Paying for Marriage, A Welfare Idea (Originally Published 9/25/2009)
The phrase, “You get what you pay for,” is usually used to justify a seemingly high price of a good or service implying that if the purchaser wants better quality, there will be a higher price associated with it. Or it may be used deprecatingly to someone who just purchased some product at a bargain price and found it defective. Someone will say, “Well, you just get what you pay for.” I always like to add, “…if you are lucky.”
A less common use of the phrase would be to say that if people, or government, are willing to pay for particular goods and services, someone will step up to provide those goods and services. So, if people are willing to pay for MP3 players, someone will produce them in huge quantities. If people are willing to pay $100 for a pair of athletic shoes, companies will be formed to provide such shoes in large quantities. If people are willing to pay two or three dollars for an “heirloom” tomato, the tomatoes will be provided. If people can get sub-prime mortgages to buy homes they cannot afford, someone will step up to build such homes in large quantities. Free enterprise: It’s a crazy system, but it works. Emerson was on to something when he said, “Build a better mousetrap and the world will beat a path to your door.”

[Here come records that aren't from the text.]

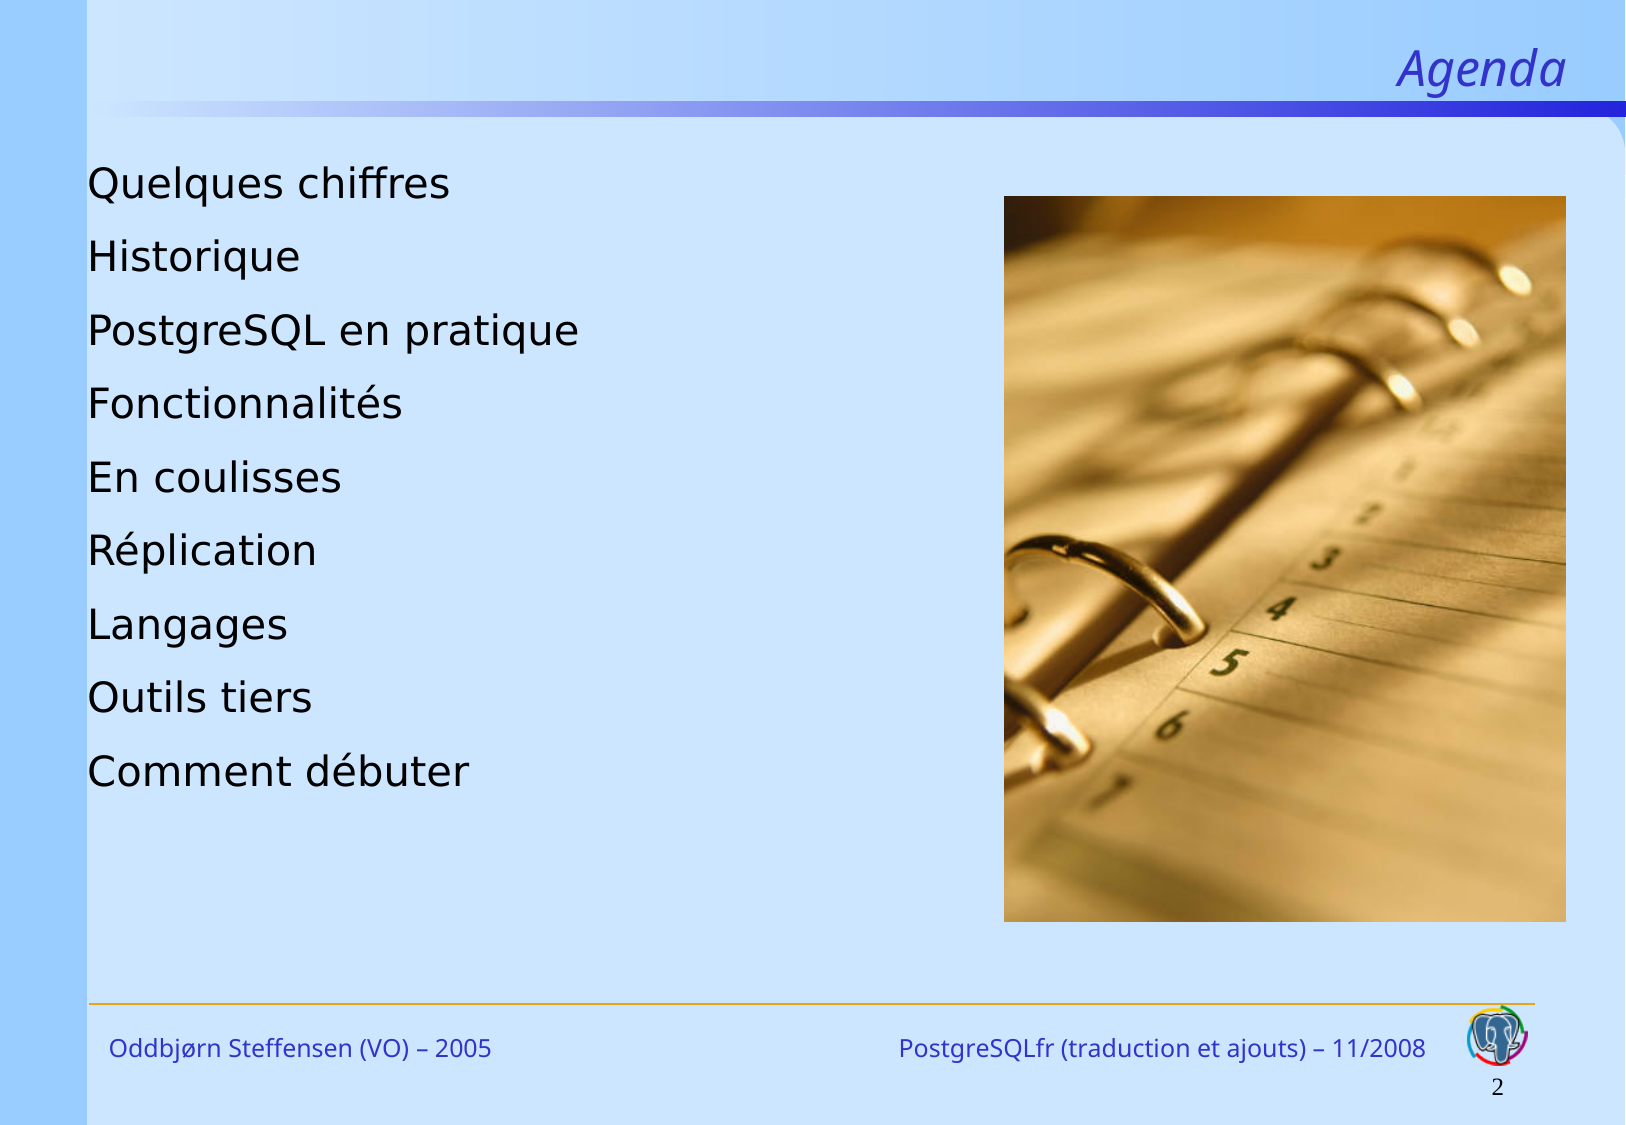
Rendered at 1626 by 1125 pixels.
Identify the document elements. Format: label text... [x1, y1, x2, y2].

picture [1004, 196, 1566, 922]
list Quelques chiffres Historique PostgreSQL en pratique Fonctionnalités En coulisses Réplication Langages Outils tiers Comment débuter [86, 159, 1520, 965]
picture [1467, 1005, 1528, 1066]
title Agenda [172, 0, 1567, 134]
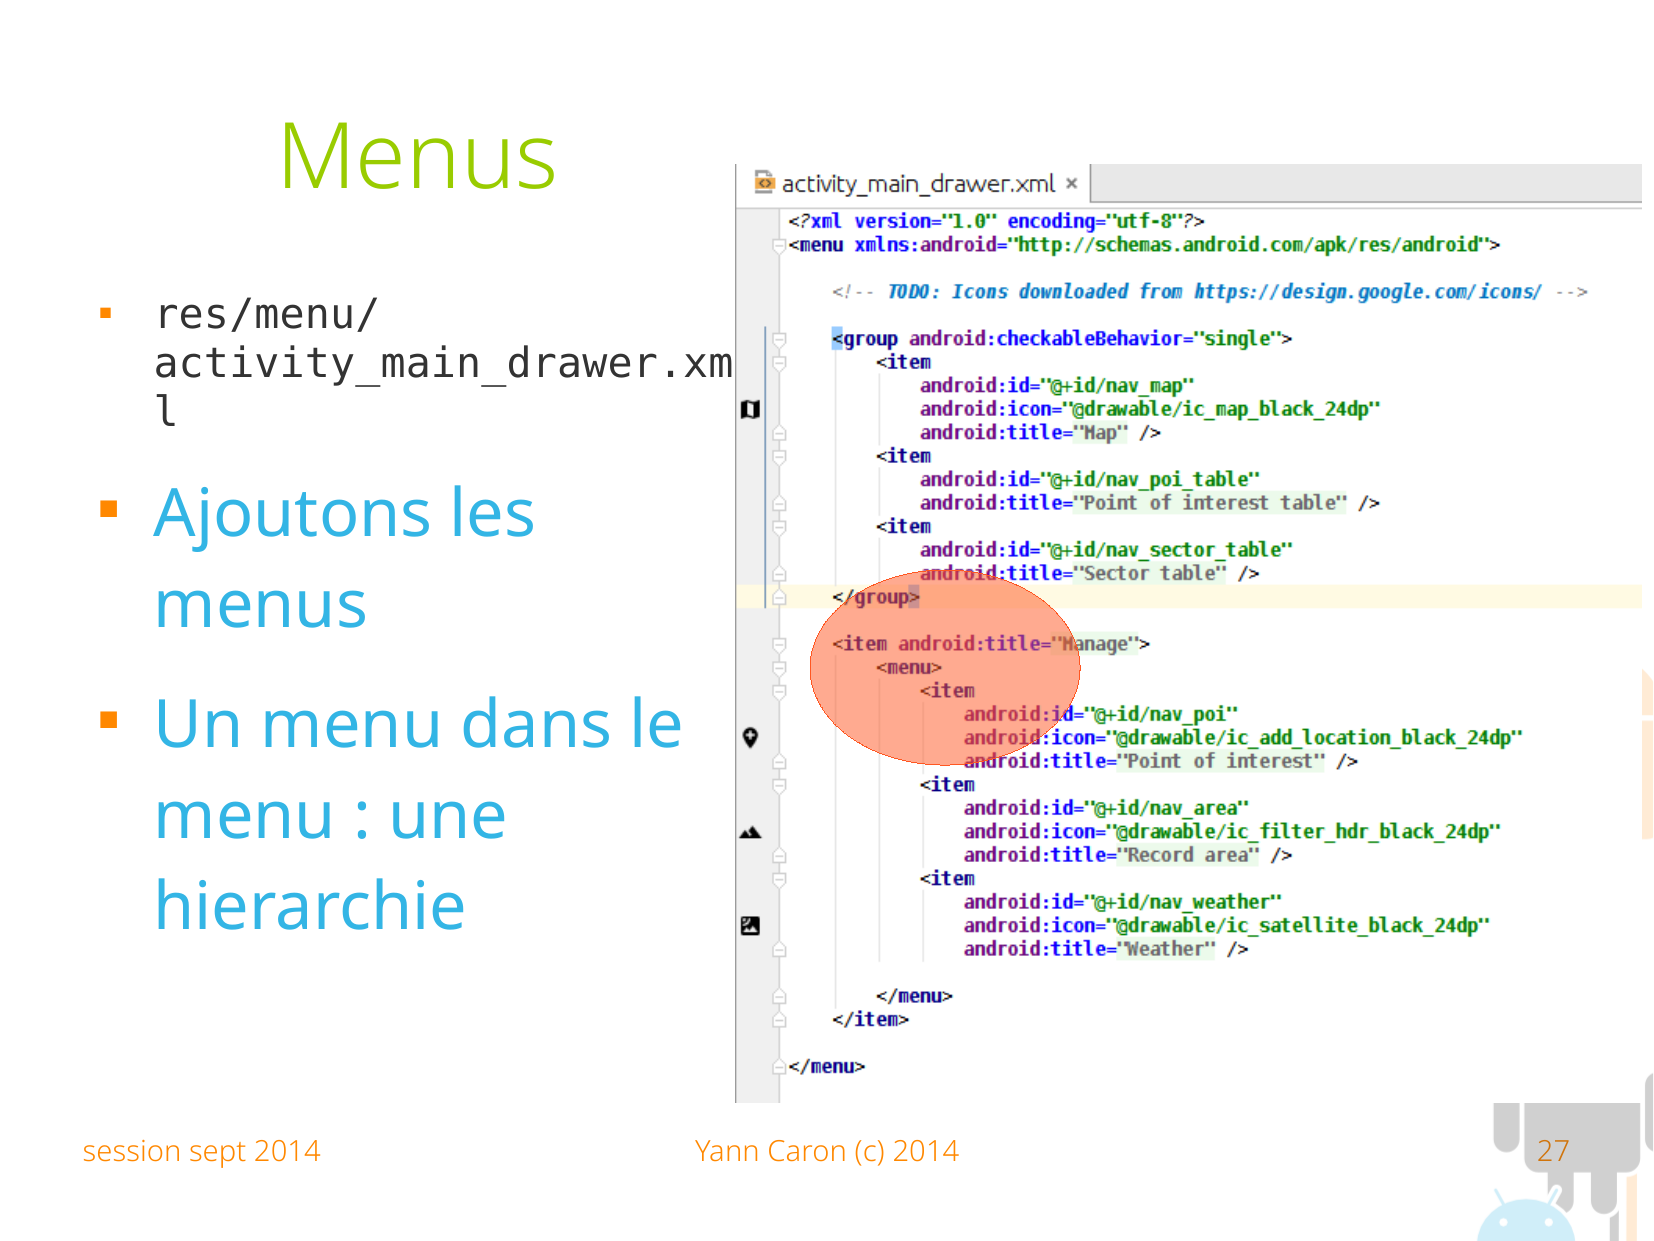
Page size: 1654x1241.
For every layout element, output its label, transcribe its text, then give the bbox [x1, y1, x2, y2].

title Menus [82, 49, 753, 257]
picture [240, 164, 1654, 1241]
text_box [810, 570, 1081, 766]
list res/menu/activity_main_drawer.xml Ajoutons les menus Un menu dans le menu : une hierarchie [82, 290, 736, 1010]
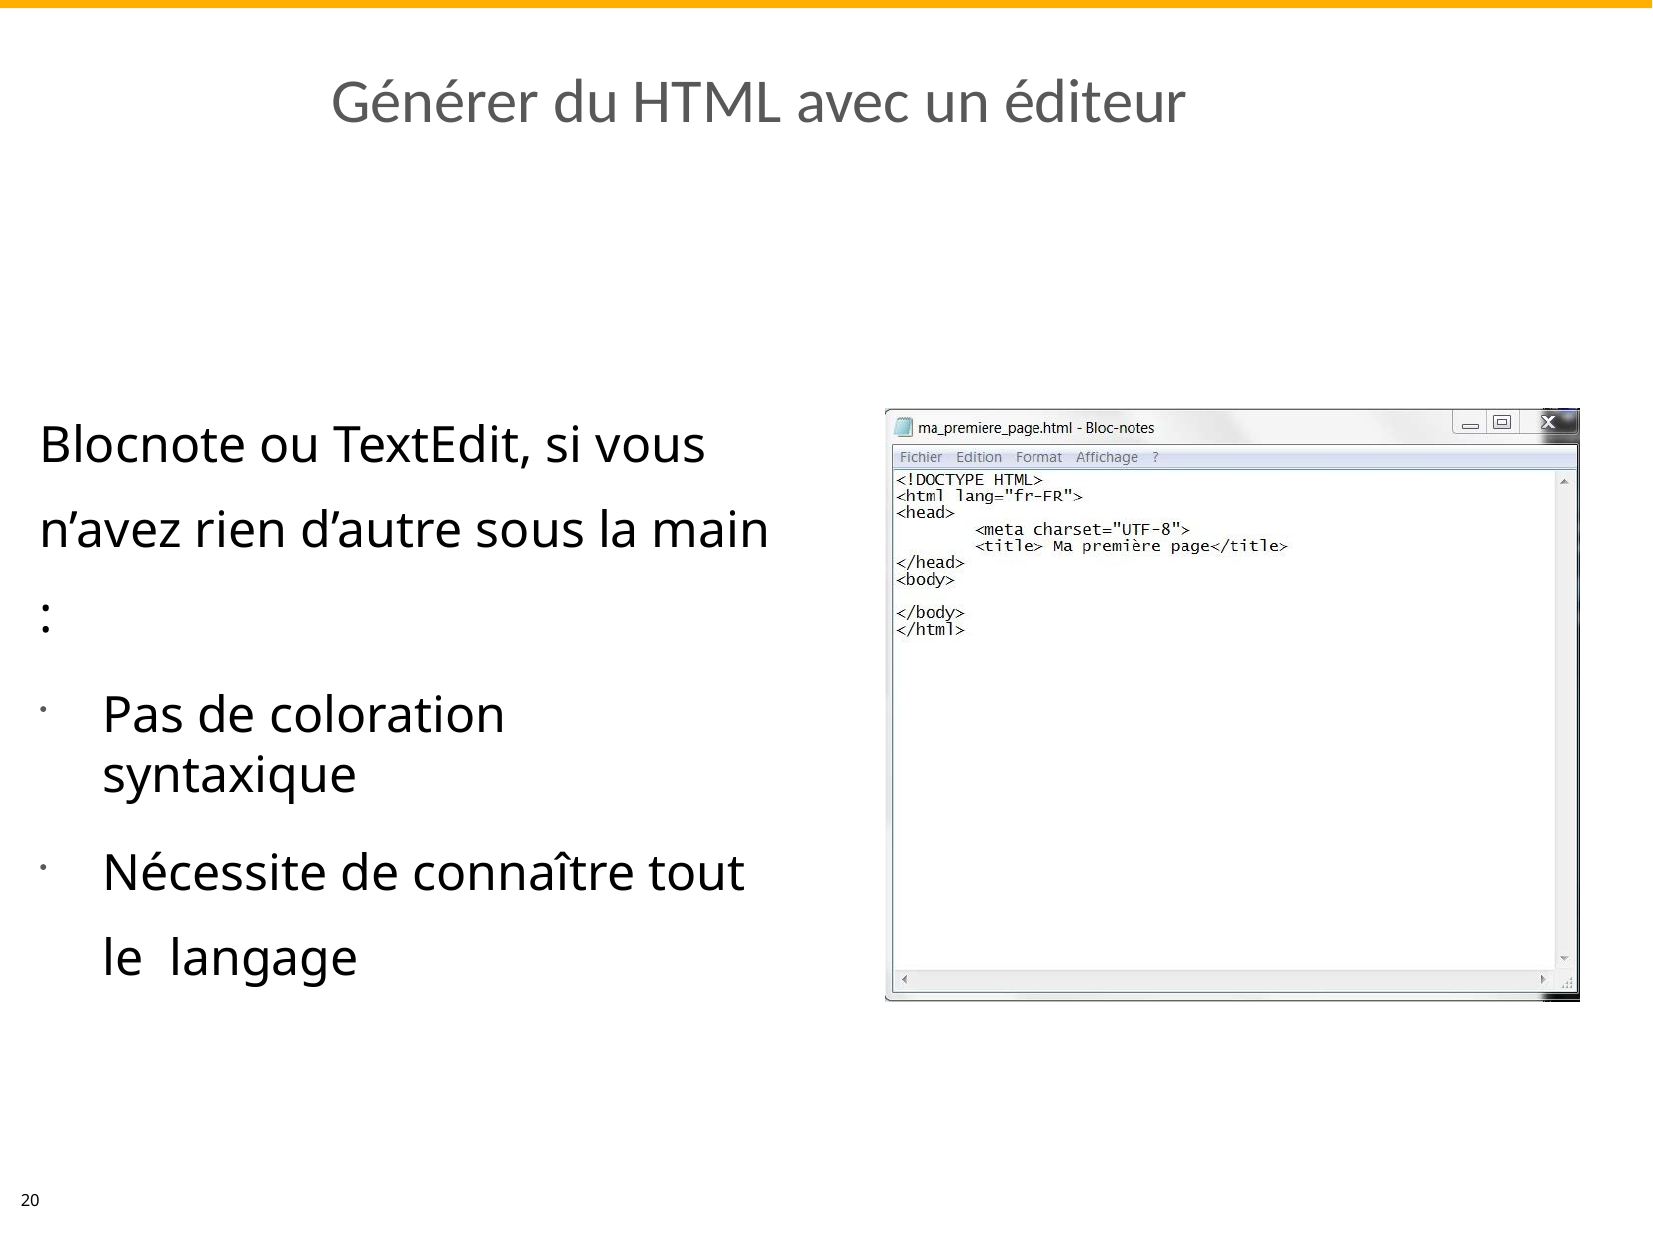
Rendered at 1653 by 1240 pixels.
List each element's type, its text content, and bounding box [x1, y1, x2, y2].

How about the way our government influences the economy by paying for certain things? Our tax laws are set up to allow charitable deductions, and, as a result, people give more away to qualified organizations. Also allowed are deductions for home mortgage interest so people invest more in homes thereby driving up prices. Deferral of taxes on income saved for retirement has resulted in billions invested in 401k’s and other retirement savings plans. Companies are given tax incentives for funding R&D, and more R&D is therefore funded.
One of the things our government pays for is single motherhood. We should not be surprised that one of the results is more single motherhood. Of course the expressed intent of such government largesse is not to get more single mothers and more children with absent fathers but rather to help those caught in such circumstances. Google “assistance for single mothers” and see how many government funded programs pop up.
In the volunteer work I do, it is not unusual to talk to single moms with two to four children who live rent free in HUD housing and get $300 to $500 a month in SNAP payments (food stamps) and maybe a little child support from the fathers. Such persons come to our agency for assistance with food or clothing or utility bills. The bad news for these folks is that if they go to work, their rent will be increased and their food stamps reduced and they will have to make arrangements for someone to take care of the kids. That is a strong disincentive to work.
Here’s a radical idea. My personal preference is that we get rid of often misguided government manipulation of behavior via the tax code and go to a flat tax, but given that has exactly zero chance of happening, how about some incentive for lower income folks just starting out to get a job and get married? Without eliminating anything currently available, the $1000 a month or so that single moms can get for housing and food stamps could be made available alternatively to match, dollar for dollar, the first $1000 of earned income each month for married couples with children. That would allow a young couple with a child to marry and get a minimum wage job for one of them, earning around $1000 a month, and then get another $1000 in matching payments. Such a family can do OK on $2000 a month. Hopefully they will learn some job skills and get raises and promotions. The matching payment can be designed to phase out and merge in smoothly with the already established earned income credit which provides assistance to those with incomes up to $40,000 a year or so. Such a change could help young folks get started on a path to financial independence instead of locking them into dependence on government. It could help reverse the trend of increasing numbers of low income single parent households.
Single parenthood may be fine for people with money, but otherwise, it is tough. I know somebody will testify that they know somebody who was raised “in the projects by a single mom” and today he or she is a doctor or senator or Supreme Court justice or president. Such stories are wonderful and inspiring, but they do nothing to help the vast majority of persons trapped in the same situation today. For every such exception, there are a thousand who will perpetuate the cycle. Chances of success are somewhere south of the chances of converting high school football stardom into NFL riches.
The system currently in place is another case in which government, while well intentioned, is acting stupidly. For a sampling of government programs that subsidize single motherhood, check out the links below. (It is ironic that most of the single moms I talk to do not have Internet access.) Our government should not be a charitable organization. The tax deduction for contributions to charitable organizations is enough!
Oh, by the way. The minimum wage might have to be reduced for this to work. A lot of folks are locked out of employment because our education system has not prepared them to make contributions worth $7.25 per hour and profitability of many businesses is such that they cannot afford to pay $7.25 per hour to hire additional employees.
http://www.single-parent-grants.com/assistance-for-single-mothers.html (Yes, I do talk to single dads raising children occasionally, but maybe one or two for every hundred single moms.)
http://www.paheadstart.org/UserFiles/File/General_History.pdf (An interestingly slanted history of Head Start, the Johnson era program which was part of the War on Poverty and was supposed to solve all these problems we have today. It seems to me that it has become part of the problem because no-strings-attached assistance programs destroy self-respect and self-confidence and increase the sense of entitlement which has become pervasive.)